L’église haute, le lieu de culte principal de la basilique, est composée de trois nefs et de huit chapelles latérales. Elle comprend une statue en marbre blanc de « La Vierge portant l’enfant Jésus », sculptée par un ancien élève de Bossan, Paul-Émile Millefaut.en marbre de Carrare. Il avait également été l’auteur de l’archange Saint-Michel que nous avons évoqué précédemment.

Intérieur de l'église haute
Intérieur de l’église haute. Crédit photo : Fondation Fourvière
La décoration néo-byzantine de la basilique resplendit de mille feux
La décoration néo-byzantine de la basilique resplendit de mille feux
Coupole richement décorée au dessus de la nef.
Coupole richement décorée au dessus de la nef. Crédit photo : Fred Romero

Les mosaïques représentent essentiellement les saints lyonnais, Jeanne d’Arc et la Vierge Marie. Une partie des éléments iconographiques de l’église sont aujourd’hui très polémiques. Certains courants de la chrétienté, considérés au XIXe siècle comme étant des hérésies y sont représentés. On y retrouve entre autres l’arianisme, le monophysisme et surtout le luthéranisme. Dans une volonté affichée de toutes les églises chrétiennes de tendre vers l’œcuménisme, représenter le mouvement fondé par Luther comme étant une « œuvre de Satan » n’est évidemment pas à l’ordre du jour. Face à l’impossibilité de retirer cette iconographie aujourd’hui problématique, une inscription a été ajoutée, exprimant la volonté des églises de « surmonter leur histoire douloureuse ».

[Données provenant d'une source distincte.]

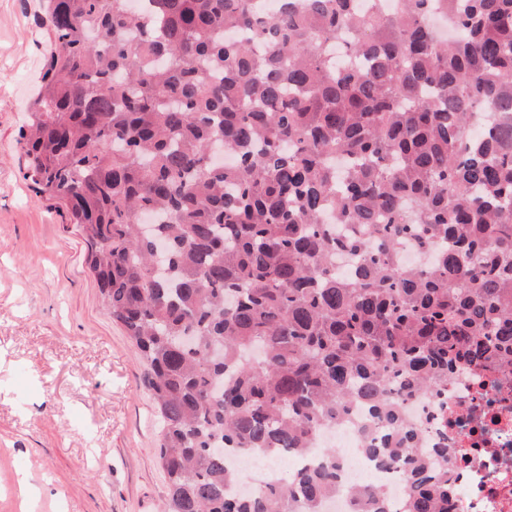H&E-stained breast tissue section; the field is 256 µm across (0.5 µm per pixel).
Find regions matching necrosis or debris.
<instances>
[{
  "label": "necrosis or debris",
  "mask_w": 512,
  "mask_h": 512,
  "mask_svg": "<svg viewBox=\"0 0 512 512\" xmlns=\"http://www.w3.org/2000/svg\"><path fill=\"white\" fill-rule=\"evenodd\" d=\"M404 406L408 419L424 430L426 444L444 433L457 451L451 512H512V375L476 367L458 375L446 392L408 399ZM375 434L364 407L357 405L347 419L324 429L317 447L305 453L274 460L262 453H236L229 465L241 476L251 473L275 482L283 469L319 465L323 449L332 448L341 464L336 474L340 490L325 502L323 512H353L347 491L362 486L383 488L397 512L404 483L393 467L369 456Z\"/></svg>",
  "instance_id": "obj_1"
}]
</instances>
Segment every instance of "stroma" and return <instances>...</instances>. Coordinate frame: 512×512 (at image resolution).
<instances>
[{
	"label": "stroma",
	"mask_w": 512,
	"mask_h": 512,
	"mask_svg": "<svg viewBox=\"0 0 512 512\" xmlns=\"http://www.w3.org/2000/svg\"><path fill=\"white\" fill-rule=\"evenodd\" d=\"M0 0V512H159V424L86 245L26 179L20 136L46 34Z\"/></svg>",
	"instance_id": "stroma-1"
}]
</instances>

Pour ceux qui chercheraient le grand-orgue de Fourvière, il faudra être observateur, seuls quelques tuyaux étant apparents de chaque côté du chœur.

mosaïque de Fourvière
Les mosaïques ont été pour la plupart réalisées après la mort de Bossan. Elles racontent la relation de Marie avec l’église et la France. Crédit photo : Fondation Fourvière
Grande mosaïque, représentant l'arrivée de Saint Pothin à Lyon.
Grande mosaïque, représentant l’arrivée de Saint Pothin à Lyon.
L’église haute, lors d’une importante cérémonie. Crédit photo : Fondation Fourvière
Visite de l'image de Notre Dame de Fatima
Visite de l’image de Notre Dame de Fatima

Informations pratiques

Si vous êtes intéressé par la visite de ce sanctuaire historique, la basilique est située à Lyon, dans le quartier de Fourvière, dans le 5ème arrondissement.

Pour accéder au site avec les transports en commun, il vous suffit de prendre le funiculaire à l’arrêt Vieux Lyon, situé sur la ligne D du métro. Pour les plus téméraires, la basilique est aussi accessible à pied en empruntant les fameuses marches de la colline de Fourvière.

L’adresse : 8 place de Fourvière, 69005 LYON.